On July 1, Marion Schuller will start as the head of the new Lise Meitner Research Group, ‘Host defence mechanisms’ at the Max Planck Institute of Biochemistry (MPIB). Marion is a biochemist who is interested in the infection mechanisms of bacteriophages, which are viruses that attack and kill bacteria. She will analyze ADP-ribosylation-dependent signaling pathways in bacteria to understand how bacteria deal with infection by bacteriophages. With her research, she hopes to contribute to the long-term fight against multi-resistant bacterial infections.
Research group ‘Host defence mechanisms’
The resistance of bacteria to antibiotics is a major threat to healthcare, and therapeutic solutions are urgently needed. Bacteriophages, or phages for short, are viruses that specifically infect bacteria in order to replicate, thereby killing their respective bacterial host. Phage-based therapies are therefore seen as a promising approach to combating multi-resistant bacterial infections. Marion Schuller explains: “The interaction between phages and bacteria is fascinating. It involves highly complex and specific biochemical processes that are still largely unexplored. In the future, I will analyze together with my team so-called ADP-ribosylation-dependent signaling pathways which are involved in the warfare between phages and bacteria.” ADP-ribose is a molecule that can be bound individually or in chains by an enzyme to proteins, DNA, or RNA. This process is called ADP ribosylation. ADP-ribosylation-dependent signaling pathways are particularily known for their role in the DNA damage response and repair in eukaryotic cells. Marion Schuller continues: "I have been working on ADP ribosylation since my time in Oxford; when phages infect bacteria, ADP-ribosylation processes are part of the repertoire of the antiphage defence mechanisms employed by bacteria. We will be investigating the details here.”
About Marion Schuller
Marion Schuller studied Pharmaceutical Sciences at Ludwig Maximilian University in Munich. In 2013, she went to Oxford University in the UK to pursue her PhD, conducting research under the supervision of Stefan Knapp and Benedikt Kessler at the Nuffield Department of Medicine including the Target Discovery Institute and the Structural Genomics Consortium. During her postdoctoral training from 2018 to 2025, she investigated mechanisms of bacterial toxins in Mycobacterium tuberculosis in the Ivan Ahel Laboratory in Oxford in collaboration with Professor Graham Steward from the University of Surrey, UK. She joined the Max Planck Institute of Biochemistry in April 2025. Starting in July of this year, she will head the Lise Meitner Research Group on ‘Host Defence Mechanisms’.
Glossary:
Bacteriophages: Phages for short, are viruses that only infect bacteria.

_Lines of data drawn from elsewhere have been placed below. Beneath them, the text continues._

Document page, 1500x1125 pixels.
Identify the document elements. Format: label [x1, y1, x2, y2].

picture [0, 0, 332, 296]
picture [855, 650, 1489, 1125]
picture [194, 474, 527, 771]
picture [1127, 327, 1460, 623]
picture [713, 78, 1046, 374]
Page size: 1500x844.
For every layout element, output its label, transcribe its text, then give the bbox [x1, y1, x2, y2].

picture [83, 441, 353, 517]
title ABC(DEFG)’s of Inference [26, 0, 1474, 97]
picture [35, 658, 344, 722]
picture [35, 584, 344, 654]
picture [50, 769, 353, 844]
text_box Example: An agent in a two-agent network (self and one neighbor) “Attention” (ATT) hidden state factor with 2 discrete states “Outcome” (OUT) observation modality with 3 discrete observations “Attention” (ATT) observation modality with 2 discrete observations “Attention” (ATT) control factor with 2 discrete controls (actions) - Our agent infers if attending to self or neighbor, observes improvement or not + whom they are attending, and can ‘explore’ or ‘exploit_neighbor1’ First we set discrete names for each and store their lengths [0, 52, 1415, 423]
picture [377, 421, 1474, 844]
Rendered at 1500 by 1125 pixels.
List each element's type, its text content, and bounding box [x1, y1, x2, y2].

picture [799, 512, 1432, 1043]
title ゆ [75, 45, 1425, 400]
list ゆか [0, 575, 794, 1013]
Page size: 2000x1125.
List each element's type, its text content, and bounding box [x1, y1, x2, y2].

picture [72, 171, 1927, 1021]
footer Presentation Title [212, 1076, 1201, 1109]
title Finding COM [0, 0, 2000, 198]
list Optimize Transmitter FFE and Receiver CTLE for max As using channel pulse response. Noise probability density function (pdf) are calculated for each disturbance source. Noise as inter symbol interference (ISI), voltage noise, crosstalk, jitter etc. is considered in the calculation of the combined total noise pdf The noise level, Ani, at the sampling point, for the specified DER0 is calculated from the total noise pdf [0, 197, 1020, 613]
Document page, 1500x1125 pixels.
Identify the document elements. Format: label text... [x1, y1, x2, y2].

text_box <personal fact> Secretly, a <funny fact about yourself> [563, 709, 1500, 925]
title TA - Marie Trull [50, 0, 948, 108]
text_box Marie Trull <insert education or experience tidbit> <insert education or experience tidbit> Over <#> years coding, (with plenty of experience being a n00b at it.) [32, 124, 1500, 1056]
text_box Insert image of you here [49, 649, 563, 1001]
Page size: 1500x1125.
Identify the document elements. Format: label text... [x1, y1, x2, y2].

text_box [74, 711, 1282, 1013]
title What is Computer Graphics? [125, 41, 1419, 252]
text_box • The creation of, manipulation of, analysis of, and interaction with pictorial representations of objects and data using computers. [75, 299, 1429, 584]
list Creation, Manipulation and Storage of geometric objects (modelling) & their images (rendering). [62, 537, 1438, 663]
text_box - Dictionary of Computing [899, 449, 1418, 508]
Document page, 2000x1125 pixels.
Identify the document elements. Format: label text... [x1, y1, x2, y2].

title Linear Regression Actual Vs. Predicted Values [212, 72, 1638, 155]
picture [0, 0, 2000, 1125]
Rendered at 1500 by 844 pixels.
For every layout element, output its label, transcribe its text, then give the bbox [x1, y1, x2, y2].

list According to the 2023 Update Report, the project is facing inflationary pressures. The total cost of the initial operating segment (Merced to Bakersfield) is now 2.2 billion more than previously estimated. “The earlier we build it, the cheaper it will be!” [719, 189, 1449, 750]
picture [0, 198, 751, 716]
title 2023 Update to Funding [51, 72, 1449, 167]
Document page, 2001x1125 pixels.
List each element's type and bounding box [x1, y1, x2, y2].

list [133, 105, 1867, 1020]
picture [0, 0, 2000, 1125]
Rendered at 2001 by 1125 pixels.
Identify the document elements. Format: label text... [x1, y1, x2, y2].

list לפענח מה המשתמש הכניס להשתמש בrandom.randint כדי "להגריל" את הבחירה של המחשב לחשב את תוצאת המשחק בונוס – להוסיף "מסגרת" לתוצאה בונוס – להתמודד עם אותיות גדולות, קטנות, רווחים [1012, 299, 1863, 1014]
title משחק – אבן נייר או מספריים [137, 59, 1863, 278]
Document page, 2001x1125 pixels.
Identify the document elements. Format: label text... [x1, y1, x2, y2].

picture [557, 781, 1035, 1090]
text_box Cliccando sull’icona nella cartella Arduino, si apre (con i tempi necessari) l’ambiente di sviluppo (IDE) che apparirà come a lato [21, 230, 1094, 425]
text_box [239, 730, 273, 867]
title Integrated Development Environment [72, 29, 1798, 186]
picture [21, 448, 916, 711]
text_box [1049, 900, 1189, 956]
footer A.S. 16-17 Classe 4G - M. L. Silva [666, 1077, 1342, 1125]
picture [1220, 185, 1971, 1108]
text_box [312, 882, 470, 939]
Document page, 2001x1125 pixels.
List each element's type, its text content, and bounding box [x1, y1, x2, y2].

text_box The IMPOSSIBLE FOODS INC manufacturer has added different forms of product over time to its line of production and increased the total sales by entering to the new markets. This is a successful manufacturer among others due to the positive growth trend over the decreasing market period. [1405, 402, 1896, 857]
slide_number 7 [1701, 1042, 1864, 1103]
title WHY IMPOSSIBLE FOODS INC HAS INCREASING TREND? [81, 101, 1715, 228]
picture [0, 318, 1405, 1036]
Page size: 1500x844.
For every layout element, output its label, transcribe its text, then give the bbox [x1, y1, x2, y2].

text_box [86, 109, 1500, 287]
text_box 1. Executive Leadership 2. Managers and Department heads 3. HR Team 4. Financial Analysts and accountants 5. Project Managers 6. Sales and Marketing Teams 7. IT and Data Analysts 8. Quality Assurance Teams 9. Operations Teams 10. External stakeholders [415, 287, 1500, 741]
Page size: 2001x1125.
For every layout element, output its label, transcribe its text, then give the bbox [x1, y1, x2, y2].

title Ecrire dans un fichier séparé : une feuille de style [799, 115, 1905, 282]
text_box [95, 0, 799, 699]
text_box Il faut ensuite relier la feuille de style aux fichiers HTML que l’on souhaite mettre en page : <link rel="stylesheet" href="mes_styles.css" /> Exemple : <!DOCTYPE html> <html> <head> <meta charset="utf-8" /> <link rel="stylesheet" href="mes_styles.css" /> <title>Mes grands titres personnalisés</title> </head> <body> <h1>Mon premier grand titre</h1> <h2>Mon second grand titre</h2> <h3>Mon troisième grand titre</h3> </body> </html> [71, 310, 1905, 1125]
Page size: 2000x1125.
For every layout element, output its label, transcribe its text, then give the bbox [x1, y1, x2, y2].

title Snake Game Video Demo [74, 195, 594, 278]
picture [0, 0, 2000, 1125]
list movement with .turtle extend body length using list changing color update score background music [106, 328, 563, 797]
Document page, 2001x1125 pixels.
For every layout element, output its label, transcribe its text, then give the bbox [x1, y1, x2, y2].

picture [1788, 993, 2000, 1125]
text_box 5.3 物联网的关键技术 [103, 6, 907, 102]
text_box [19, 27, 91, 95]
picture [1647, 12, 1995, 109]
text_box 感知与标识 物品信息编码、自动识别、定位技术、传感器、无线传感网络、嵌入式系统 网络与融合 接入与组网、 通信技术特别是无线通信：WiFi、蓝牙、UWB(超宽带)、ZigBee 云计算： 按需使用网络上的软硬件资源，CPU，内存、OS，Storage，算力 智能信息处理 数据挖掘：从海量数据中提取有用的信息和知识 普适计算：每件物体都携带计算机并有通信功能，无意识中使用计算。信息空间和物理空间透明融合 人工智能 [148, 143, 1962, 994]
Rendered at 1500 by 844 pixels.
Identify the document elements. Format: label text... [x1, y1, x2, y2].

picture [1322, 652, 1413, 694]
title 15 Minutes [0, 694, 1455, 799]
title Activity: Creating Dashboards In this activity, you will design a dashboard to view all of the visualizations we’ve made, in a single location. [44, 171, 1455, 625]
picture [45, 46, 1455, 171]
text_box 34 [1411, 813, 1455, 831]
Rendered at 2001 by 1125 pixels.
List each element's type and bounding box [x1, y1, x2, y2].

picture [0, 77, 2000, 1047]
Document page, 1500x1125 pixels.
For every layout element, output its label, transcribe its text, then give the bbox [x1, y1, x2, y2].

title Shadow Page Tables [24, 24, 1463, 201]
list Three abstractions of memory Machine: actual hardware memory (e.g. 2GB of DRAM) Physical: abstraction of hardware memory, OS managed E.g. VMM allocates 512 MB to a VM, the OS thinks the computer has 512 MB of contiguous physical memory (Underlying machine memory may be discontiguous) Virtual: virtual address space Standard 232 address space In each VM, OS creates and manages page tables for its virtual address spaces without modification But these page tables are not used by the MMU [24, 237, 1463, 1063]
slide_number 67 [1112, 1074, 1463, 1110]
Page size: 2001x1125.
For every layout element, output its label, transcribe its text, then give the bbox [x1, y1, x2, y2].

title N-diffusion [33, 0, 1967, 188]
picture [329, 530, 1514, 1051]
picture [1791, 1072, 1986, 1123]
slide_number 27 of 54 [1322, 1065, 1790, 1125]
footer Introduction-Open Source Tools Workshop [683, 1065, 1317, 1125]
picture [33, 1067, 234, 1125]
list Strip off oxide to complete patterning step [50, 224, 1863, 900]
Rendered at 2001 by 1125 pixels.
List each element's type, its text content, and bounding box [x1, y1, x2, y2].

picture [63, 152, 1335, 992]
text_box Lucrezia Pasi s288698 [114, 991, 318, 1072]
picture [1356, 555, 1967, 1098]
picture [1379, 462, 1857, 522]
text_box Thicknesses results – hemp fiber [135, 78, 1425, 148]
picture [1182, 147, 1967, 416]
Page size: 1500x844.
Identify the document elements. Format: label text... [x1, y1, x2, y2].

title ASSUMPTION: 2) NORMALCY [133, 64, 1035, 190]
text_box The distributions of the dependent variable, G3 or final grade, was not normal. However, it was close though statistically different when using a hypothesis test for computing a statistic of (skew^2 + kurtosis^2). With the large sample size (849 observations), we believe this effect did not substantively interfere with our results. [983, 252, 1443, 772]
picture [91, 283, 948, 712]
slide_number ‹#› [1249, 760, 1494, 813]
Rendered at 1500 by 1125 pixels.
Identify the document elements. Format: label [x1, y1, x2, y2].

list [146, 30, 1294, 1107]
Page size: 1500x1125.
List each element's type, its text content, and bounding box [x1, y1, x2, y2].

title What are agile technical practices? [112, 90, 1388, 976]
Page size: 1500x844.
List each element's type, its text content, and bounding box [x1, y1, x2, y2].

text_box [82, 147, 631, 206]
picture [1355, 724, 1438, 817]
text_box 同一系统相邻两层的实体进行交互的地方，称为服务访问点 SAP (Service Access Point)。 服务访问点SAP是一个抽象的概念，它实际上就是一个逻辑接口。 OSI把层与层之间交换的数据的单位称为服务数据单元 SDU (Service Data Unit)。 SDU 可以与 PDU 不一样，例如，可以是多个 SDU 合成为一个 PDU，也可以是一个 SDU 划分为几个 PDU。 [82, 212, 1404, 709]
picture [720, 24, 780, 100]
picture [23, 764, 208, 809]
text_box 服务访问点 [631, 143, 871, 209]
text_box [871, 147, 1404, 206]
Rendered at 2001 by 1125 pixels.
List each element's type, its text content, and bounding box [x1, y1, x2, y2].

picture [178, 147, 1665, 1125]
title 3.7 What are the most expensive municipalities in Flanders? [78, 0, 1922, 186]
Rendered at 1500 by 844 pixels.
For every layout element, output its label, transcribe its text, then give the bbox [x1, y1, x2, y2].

ADP-ribose: is a molecule consisting of the sugar ribose, two phosphate groups, and the nucleoside adenosine. It plays a central role in the cell, where it is bound to macromolecules such as proteins as a “tag” (modifier) to specifically alter their activity or function. This process is particularly important in the regulation of metabolic processes, DNA repair, and signal transduction within the cell.
ADP-ribosylation: is a reversible, enzymatic modification of macromolecules in which one or more ADP-ribose units are transferred from NAD+ either to specific amino acid residues in proteins or to DNA and RNA to regulate their respective functions.
Eukaryotic cells: is a type of cell with a nucleus and internal compartments, found in animals, plants, and fungi.
Multiresistant bacteria: are pathogens that have become resistant to several different antibiotics and are therefore more difficult to treat.
NAD+: Abbreviation for nicotinamide adenine dinucleotide; is the oxidized, electron-accepting form of the coenzyme NAD.